Tout au long de ce double drame réaliste, Mati Diop s’emploie à suggérer une autre dimension. La brume, les embruns, la chaleur, la vapeur, la fièvre, le vent, le disque orange du soleil, la pulsion de l’océan : tout fusionne pour éveiller un univers parallèle, fantastique.
Une approche plus formelle ?
Le point commun entre Céline Sciamma, Mati Diop et Justine Triet ? Elles sont toutes les trois françaises.
Justine Triet est l’auteure de Victoria et maintenant de Sibyl avec, dans les deux cas, Virginie Efira dans le rôle principal. Après avoir été avocate dans Victoria, elle est, cette fois, écrivaine, mère, sœur, alcoolique, alcoolique anonyme, patiente analysée, coach…

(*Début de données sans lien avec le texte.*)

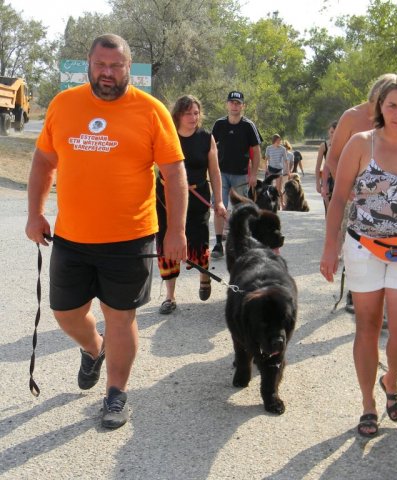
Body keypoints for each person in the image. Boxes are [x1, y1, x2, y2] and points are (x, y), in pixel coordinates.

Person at [25, 34, 188, 429]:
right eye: (101, 65)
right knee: (65, 314)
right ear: (89, 64)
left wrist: (176, 232)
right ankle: (93, 348)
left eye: (116, 66)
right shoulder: (65, 105)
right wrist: (35, 214)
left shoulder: (151, 111)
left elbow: (173, 172)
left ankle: (116, 394)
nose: (108, 73)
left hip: (129, 238)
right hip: (72, 236)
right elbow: (45, 161)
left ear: (129, 67)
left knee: (120, 317)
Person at [319, 74, 397, 438]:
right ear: (379, 107)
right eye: (392, 105)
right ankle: (368, 405)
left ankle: (391, 380)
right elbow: (340, 197)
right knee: (368, 328)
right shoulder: (362, 144)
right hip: (363, 248)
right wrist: (331, 247)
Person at [323, 74, 395, 313]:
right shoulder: (352, 117)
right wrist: (349, 186)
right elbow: (333, 157)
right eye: (382, 102)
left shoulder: (396, 118)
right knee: (354, 241)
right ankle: (355, 290)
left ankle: (384, 298)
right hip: (353, 194)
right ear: (373, 97)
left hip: (387, 197)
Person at [156, 95, 226, 314]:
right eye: (188, 113)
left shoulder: (206, 138)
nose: (193, 117)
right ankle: (170, 297)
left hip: (198, 197)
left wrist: (219, 200)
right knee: (167, 243)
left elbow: (214, 171)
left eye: (196, 113)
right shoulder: (167, 135)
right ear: (178, 114)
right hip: (167, 198)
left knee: (199, 241)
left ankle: (204, 277)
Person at [210, 91, 263, 258]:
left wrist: (253, 174)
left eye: (238, 103)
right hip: (221, 174)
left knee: (240, 210)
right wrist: (208, 171)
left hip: (241, 175)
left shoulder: (248, 126)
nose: (235, 106)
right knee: (219, 207)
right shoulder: (219, 125)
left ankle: (241, 243)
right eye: (232, 102)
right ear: (227, 105)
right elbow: (211, 148)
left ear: (243, 106)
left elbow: (256, 150)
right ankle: (219, 243)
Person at [315, 120, 337, 214]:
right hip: (327, 179)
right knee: (328, 210)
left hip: (339, 177)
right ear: (328, 132)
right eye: (331, 132)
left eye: (336, 132)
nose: (333, 134)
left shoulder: (346, 144)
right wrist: (317, 183)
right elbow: (318, 167)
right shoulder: (323, 146)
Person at [264, 134, 289, 208]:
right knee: (269, 188)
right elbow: (266, 159)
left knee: (278, 188)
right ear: (274, 140)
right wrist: (266, 168)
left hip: (279, 170)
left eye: (280, 140)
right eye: (278, 140)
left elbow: (286, 160)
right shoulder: (269, 148)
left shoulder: (283, 149)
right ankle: (269, 203)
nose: (279, 142)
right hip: (271, 169)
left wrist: (288, 171)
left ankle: (281, 204)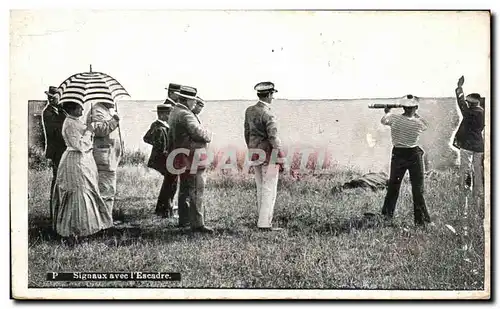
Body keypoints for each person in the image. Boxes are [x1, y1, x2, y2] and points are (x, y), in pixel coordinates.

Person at [51, 100, 113, 238]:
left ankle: (90, 224)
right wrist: (89, 131)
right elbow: (79, 145)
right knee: (79, 190)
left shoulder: (75, 121)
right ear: (71, 109)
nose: (82, 109)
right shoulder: (69, 123)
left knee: (87, 188)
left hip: (83, 159)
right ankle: (78, 228)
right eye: (79, 107)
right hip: (75, 159)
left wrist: (89, 128)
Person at [380, 95, 431, 226]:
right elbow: (426, 125)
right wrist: (416, 112)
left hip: (398, 154)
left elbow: (383, 120)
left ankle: (386, 216)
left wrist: (388, 111)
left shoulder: (394, 119)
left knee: (393, 187)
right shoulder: (418, 123)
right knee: (417, 189)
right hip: (414, 154)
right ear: (415, 107)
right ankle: (421, 221)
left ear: (403, 107)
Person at [168, 86, 214, 233]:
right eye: (193, 100)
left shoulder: (175, 111)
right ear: (187, 100)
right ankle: (198, 224)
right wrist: (209, 133)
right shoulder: (186, 114)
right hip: (192, 158)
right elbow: (198, 133)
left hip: (182, 157)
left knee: (185, 190)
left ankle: (184, 220)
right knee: (196, 191)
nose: (194, 103)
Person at [244, 81, 284, 231]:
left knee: (260, 186)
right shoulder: (269, 113)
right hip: (270, 156)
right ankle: (265, 223)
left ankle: (262, 221)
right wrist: (281, 157)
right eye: (272, 94)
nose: (272, 97)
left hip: (255, 154)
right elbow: (274, 138)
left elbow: (247, 133)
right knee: (270, 188)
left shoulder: (249, 111)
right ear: (268, 95)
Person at [86, 101, 122, 218]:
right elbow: (99, 130)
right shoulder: (97, 110)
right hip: (104, 157)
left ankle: (105, 219)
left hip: (108, 156)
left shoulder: (103, 110)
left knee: (108, 188)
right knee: (106, 189)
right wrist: (115, 120)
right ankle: (104, 221)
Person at [452, 76, 485, 200]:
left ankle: (464, 196)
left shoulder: (469, 112)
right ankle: (478, 198)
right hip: (479, 145)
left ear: (470, 103)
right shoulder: (482, 112)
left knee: (465, 171)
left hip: (467, 146)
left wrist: (459, 88)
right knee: (478, 172)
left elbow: (461, 103)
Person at [143, 104, 177, 218]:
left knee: (169, 183)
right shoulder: (160, 128)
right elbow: (159, 145)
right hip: (164, 159)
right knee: (170, 184)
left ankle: (162, 208)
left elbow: (146, 138)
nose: (170, 116)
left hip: (161, 159)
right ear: (162, 114)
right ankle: (166, 209)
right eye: (168, 114)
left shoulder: (157, 125)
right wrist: (161, 148)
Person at [42, 86, 67, 222]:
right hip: (56, 151)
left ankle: (60, 211)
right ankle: (54, 213)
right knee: (57, 180)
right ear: (50, 98)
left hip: (62, 150)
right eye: (53, 97)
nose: (55, 99)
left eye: (57, 96)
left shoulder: (61, 110)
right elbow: (56, 132)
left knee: (61, 180)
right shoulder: (48, 113)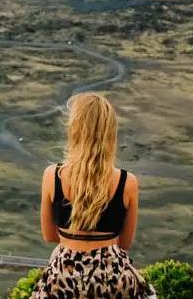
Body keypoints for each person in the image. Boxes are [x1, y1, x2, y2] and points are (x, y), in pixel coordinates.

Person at [31, 92, 154, 299]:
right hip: (113, 280)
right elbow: (124, 243)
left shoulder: (52, 176)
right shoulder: (127, 182)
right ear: (110, 133)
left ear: (75, 129)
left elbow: (49, 235)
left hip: (64, 278)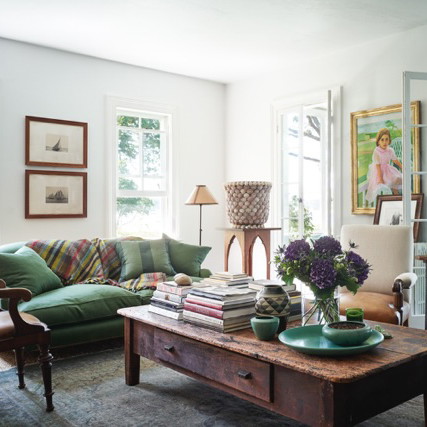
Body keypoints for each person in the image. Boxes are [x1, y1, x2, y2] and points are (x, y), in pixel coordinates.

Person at [365, 128, 402, 204]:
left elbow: (395, 160)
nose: (384, 142)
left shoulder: (390, 150)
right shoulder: (377, 151)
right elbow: (377, 166)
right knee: (386, 184)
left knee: (397, 178)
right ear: (378, 141)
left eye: (386, 139)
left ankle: (397, 199)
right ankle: (387, 202)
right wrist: (380, 178)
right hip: (380, 171)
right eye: (382, 140)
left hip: (388, 169)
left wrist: (402, 167)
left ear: (389, 140)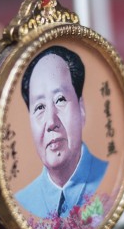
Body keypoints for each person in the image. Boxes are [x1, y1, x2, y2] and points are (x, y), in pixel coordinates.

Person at [14, 45, 108, 218]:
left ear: (81, 109)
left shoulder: (110, 181)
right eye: (40, 107)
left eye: (60, 100)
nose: (51, 122)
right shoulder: (22, 203)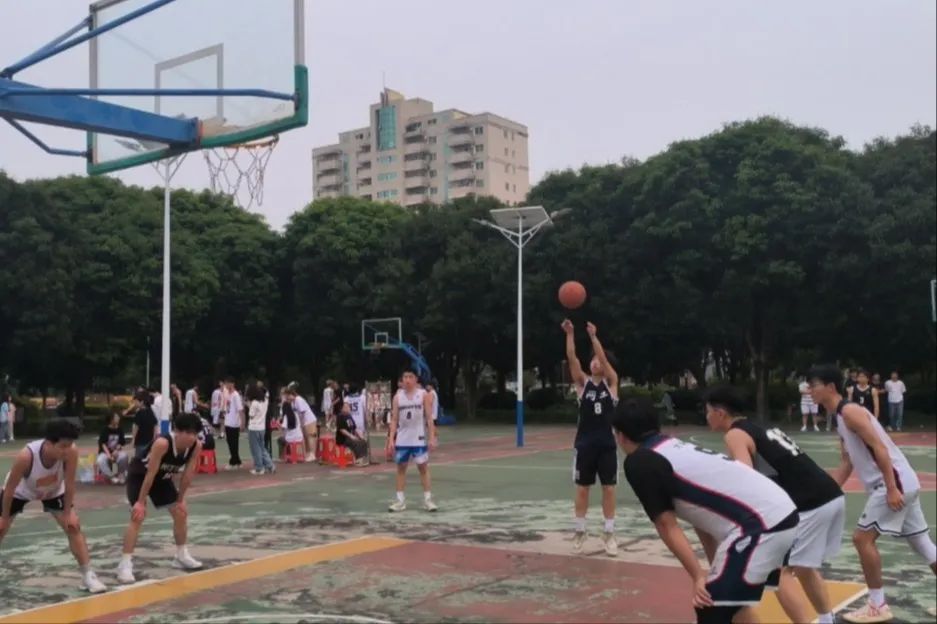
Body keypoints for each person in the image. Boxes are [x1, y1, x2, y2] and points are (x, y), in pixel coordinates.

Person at [614, 398, 798, 624]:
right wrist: (712, 569)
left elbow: (666, 525)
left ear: (620, 435)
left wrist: (697, 575)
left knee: (710, 607)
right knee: (732, 604)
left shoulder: (640, 462)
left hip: (761, 525)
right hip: (780, 513)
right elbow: (701, 517)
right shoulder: (672, 447)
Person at [705, 386, 845, 624]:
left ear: (720, 413)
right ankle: (826, 619)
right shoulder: (760, 426)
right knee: (803, 566)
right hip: (828, 495)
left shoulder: (735, 434)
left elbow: (746, 480)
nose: (706, 416)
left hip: (809, 502)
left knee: (779, 572)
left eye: (708, 411)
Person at [808, 364, 936, 623]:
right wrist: (824, 494)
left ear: (830, 387)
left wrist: (891, 488)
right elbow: (847, 462)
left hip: (893, 483)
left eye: (813, 385)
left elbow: (880, 448)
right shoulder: (840, 418)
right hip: (903, 482)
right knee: (922, 543)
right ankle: (877, 604)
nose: (809, 390)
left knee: (861, 539)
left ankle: (877, 605)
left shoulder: (850, 412)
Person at [0, 420, 107, 593]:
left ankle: (88, 576)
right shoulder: (26, 456)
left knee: (73, 526)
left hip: (53, 490)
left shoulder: (71, 452)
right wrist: (4, 518)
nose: (67, 450)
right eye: (63, 446)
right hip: (21, 491)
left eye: (70, 445)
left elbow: (70, 484)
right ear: (48, 443)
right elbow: (10, 489)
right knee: (0, 528)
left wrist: (68, 513)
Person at [117, 412, 203, 584]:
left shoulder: (196, 446)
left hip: (162, 479)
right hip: (140, 477)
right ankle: (124, 564)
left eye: (195, 433)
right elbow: (150, 474)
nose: (192, 437)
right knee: (138, 516)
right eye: (188, 433)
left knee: (181, 513)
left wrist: (180, 499)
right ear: (177, 431)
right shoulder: (162, 443)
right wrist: (140, 502)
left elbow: (188, 474)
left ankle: (181, 555)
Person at [561, 319, 619, 556]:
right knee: (582, 489)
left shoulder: (611, 383)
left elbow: (603, 359)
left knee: (609, 488)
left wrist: (594, 337)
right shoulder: (582, 384)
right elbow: (572, 358)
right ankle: (580, 530)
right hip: (584, 445)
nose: (595, 362)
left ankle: (609, 533)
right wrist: (570, 334)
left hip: (607, 445)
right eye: (592, 359)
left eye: (598, 360)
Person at [387, 368, 438, 512]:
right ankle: (400, 501)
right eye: (405, 377)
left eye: (410, 377)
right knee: (401, 469)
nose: (407, 380)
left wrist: (432, 437)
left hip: (418, 439)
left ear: (416, 379)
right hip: (402, 439)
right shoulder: (397, 397)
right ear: (402, 380)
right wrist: (391, 439)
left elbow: (429, 418)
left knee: (423, 468)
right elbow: (394, 420)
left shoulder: (423, 395)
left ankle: (428, 500)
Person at [247, 385, 274, 475]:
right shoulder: (265, 401)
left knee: (256, 449)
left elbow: (251, 415)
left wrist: (248, 405)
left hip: (253, 428)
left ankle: (259, 468)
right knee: (262, 448)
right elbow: (267, 393)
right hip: (262, 428)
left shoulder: (254, 403)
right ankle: (270, 465)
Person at [98, 413, 130, 484]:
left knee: (124, 456)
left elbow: (121, 443)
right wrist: (109, 455)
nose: (118, 419)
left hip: (116, 452)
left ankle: (120, 474)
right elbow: (103, 444)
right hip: (105, 452)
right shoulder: (105, 430)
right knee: (100, 460)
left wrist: (116, 451)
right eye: (116, 417)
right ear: (111, 420)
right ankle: (111, 476)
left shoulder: (120, 429)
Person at [336, 402, 369, 466]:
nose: (347, 408)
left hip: (351, 437)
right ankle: (358, 460)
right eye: (345, 407)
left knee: (363, 441)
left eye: (348, 407)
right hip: (343, 438)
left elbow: (355, 428)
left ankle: (363, 458)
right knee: (356, 442)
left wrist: (361, 436)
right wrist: (351, 436)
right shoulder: (340, 416)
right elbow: (342, 430)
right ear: (342, 408)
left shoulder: (349, 416)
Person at [222, 379, 243, 470]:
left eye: (228, 383)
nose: (226, 385)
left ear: (232, 384)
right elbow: (227, 408)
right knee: (230, 442)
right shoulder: (228, 394)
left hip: (234, 423)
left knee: (233, 443)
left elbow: (240, 409)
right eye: (225, 383)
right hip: (228, 421)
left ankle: (233, 462)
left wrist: (242, 422)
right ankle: (237, 461)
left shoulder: (235, 395)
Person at [131, 390, 159, 456]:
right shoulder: (150, 411)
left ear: (142, 402)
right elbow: (155, 425)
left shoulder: (139, 413)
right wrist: (154, 437)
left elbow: (135, 427)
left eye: (136, 402)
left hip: (140, 442)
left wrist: (133, 440)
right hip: (149, 441)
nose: (135, 404)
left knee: (139, 458)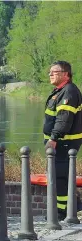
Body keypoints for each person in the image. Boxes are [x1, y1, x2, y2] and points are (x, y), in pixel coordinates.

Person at [43, 61, 82, 220]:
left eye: (55, 71)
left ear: (66, 74)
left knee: (60, 176)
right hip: (60, 142)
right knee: (61, 175)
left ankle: (61, 212)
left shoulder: (69, 92)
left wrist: (54, 138)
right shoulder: (60, 91)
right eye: (50, 72)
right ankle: (74, 206)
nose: (51, 74)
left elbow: (64, 119)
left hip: (64, 143)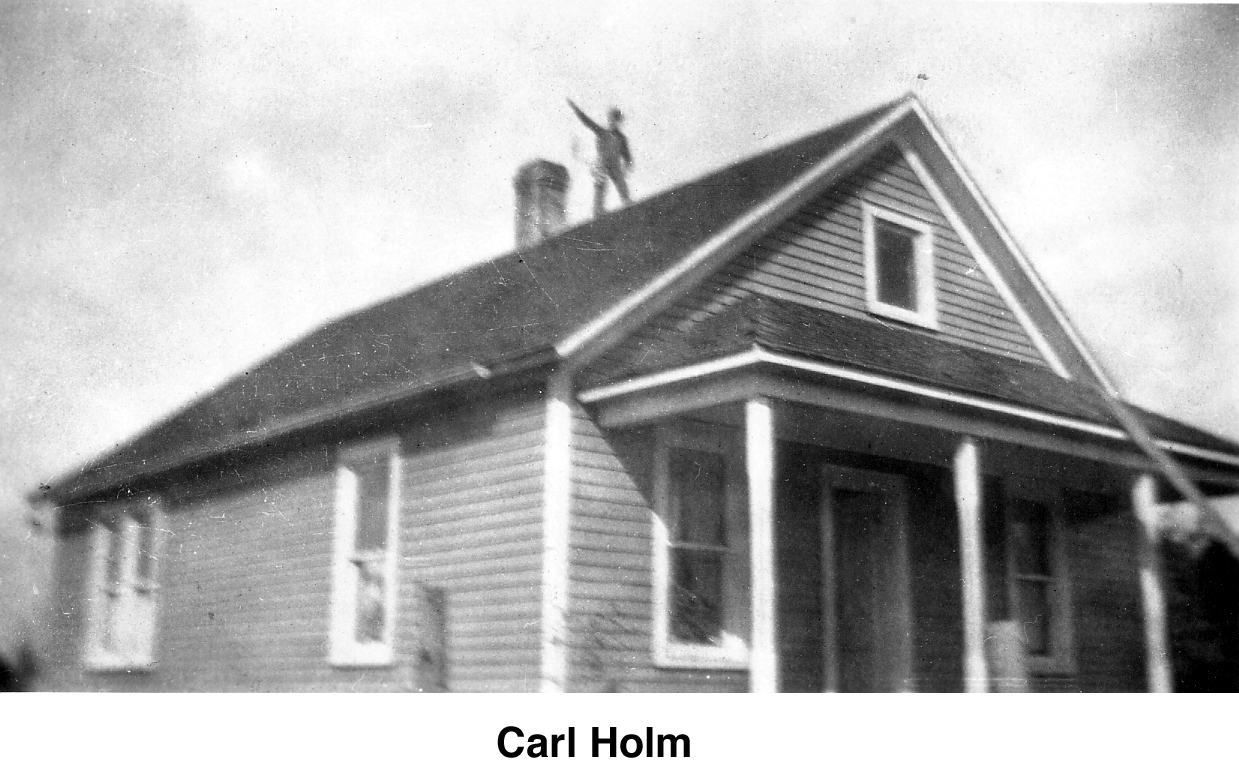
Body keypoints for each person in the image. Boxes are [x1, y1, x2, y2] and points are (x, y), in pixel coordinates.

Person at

Il arrive un moment où le spectateur ne sait plus bien si celle qu’il voit à l’écran est dans la réalité de la fiction ou dans la fiction de la réalité, dans le fantasme ou dans l’analyse.
Et si c’était un autoportrait de Justine Triet, celui d’une femme tiraillée entre ses multiples identités et que le tournage met sous une pression extrême, au point de ne plus les avoir tous les cinq en ligne ? Dire d’un film qu’il est confus ne relève pas du compliment. Mais quand le sujet est la confusion, il en va autrement. Sibyl sort demain sur les écrans belges. Dans une certaine confusion.
Quant à l’Autrichienne, Jessica Hausner, elle a tourné en anglais Little Joe, un film fantastique, genre savant fou, avec une phytogénéticienne qui a mis au point une fleur dont le parfum rend heureux. Surprise, l’invention ne va pas provoquer de monstrueuses allergies mais remplir son objectif, ce qui rend le film d’autant plus vénéneux.
S’il fallait trouver un point commun entre les quatre, il faudrait l’inventer. Mais trois d’entre elles témoignent d’une attention formelle nettement supérieure à celle des collègues masculins.